Plusieurs rencontres importantes : le regretté Paul Vatine, lui aussi pétri d’une philosophie d’artisan, Dominique Marsaudon, ancien skipper, Nigel Irens, architecte naval, Patrice Lafargue PDG d’Idec qui lui fera confiance pour ce tour du monde, Jean-Yves Bernot, le  » sorcier « , routeur météo.

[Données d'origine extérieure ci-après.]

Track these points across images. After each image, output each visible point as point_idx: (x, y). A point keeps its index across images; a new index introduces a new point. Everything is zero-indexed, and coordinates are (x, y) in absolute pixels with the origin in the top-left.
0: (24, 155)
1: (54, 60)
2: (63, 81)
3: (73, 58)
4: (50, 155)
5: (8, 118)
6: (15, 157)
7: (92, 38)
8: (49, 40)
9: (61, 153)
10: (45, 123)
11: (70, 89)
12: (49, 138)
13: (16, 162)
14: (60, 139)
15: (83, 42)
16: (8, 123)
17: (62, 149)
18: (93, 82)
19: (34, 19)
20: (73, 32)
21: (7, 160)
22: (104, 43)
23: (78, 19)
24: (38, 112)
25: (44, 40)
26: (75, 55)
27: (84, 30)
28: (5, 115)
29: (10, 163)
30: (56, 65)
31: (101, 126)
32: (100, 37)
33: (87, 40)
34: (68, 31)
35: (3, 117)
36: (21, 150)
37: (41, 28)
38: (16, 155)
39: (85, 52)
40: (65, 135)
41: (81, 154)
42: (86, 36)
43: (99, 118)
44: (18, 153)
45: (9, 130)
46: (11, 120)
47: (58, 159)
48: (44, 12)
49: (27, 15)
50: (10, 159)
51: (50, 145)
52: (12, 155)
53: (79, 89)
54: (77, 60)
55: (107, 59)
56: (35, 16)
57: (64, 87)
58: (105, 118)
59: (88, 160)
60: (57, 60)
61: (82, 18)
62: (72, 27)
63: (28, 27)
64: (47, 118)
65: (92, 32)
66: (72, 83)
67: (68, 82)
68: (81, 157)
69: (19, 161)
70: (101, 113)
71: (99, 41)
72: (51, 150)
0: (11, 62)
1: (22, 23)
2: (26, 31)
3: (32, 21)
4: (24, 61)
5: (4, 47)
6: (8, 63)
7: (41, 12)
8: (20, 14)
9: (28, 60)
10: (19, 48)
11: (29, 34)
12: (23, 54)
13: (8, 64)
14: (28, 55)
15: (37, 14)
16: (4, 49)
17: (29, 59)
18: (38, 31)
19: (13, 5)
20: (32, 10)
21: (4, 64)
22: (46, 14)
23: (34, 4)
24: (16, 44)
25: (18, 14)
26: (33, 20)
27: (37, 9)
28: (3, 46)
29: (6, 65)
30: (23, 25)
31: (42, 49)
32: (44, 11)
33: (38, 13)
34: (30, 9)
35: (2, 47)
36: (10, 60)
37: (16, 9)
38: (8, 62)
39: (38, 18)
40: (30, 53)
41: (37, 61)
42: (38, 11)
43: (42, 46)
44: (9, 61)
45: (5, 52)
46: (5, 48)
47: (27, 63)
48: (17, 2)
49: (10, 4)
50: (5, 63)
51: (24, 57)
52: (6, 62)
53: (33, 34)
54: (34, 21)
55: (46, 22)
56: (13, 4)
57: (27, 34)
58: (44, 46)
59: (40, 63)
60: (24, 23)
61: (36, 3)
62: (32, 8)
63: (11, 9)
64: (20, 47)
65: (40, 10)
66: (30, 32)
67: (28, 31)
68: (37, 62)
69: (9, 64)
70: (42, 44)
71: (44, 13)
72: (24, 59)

Un résumé du parcours de ce record ? Tout en simplicité, encore :  » J’ai eu la chance de bénéficier d’un bateau qui permet de naviguer vite, longtemps et sur de grands trajets. Il faut imaginer un véliplanchiste qui ferait une glissade ininterrompue à travers les océans. L’indien a été très rapide. Dans le Pacifique, j’ai dû batailler un peu plus avec des phénomènes météo très complexes qui m’ont obligé à descendre très au sud. J’ai vu cinq icebergs dans la même journée et ça commençait à être un peu inquiétant. J’avais du mal à voir les différences entre les crêtes de vagues et les glaces. Je suis passé assez rapidement au cap Horn et après, dans la remontée de l’Atlantique, j’ai découvert ce que c’était de s’arrêter. Puis, j’ai eu beaucoup de vent debout, auquel les trimarans ne sont pas vraiment adaptés. Ensuite, malgré les soucis techniques, le bateau a réussi à rentrer. Ça n’a pas été facile tous les jours… Je pensais que la probabilité de battre le record était d’une chance sur trois ou quatre. Avant de parler de record, le simple fait de réussir à boucler un tour du monde en multicoque sans avarie et sans s’arrêter n’est pas gagné d’avance… C’est tout juste si je ne me suis pas fait tirer les oreilles par mes architectes qui m’ont dit que j’étais allé trop vite, que je n’avais pas respecté le programme du bateau. « , dit-il en riant.

Son avenir ?  » J’essaierai probablement Cadix-San Salvador, des records dans le Pacifique et aussi tenter de reprendre celui des 24 heures à Sodeb’O.  » Certains marins vous décrivent des mers improbables qui sans leurs mots n’existeraient pas.

Trente, quarante, cinquante degrés de gîte qu’ils semblent encore tentés de compenser. Un bateau à sec de toile, des bruits terrifiants, une mer énorme, abjecte, qui déferle par à-coups jusqu’en pied de mât. Sur les pontons de Brest ou de la Trinité, Joyon rêve de nouveaux exploits.

Une bouffée de vent tiède, presque fugace s’empare d’une voile d’avant. Un voilier qui s’incline très doucement sur l’eau, avec une élégance suave, timide, presque tendre. Un regard furtif du Trinitain qui se souvient d’être un jour resté le sourire aux lèvres des journées entières rien qu’en manoeuvrant, stimulé par l’adresse et le plaisir du contact avec le bateau.  » Oui, je vais repartir  » murmure-t-il.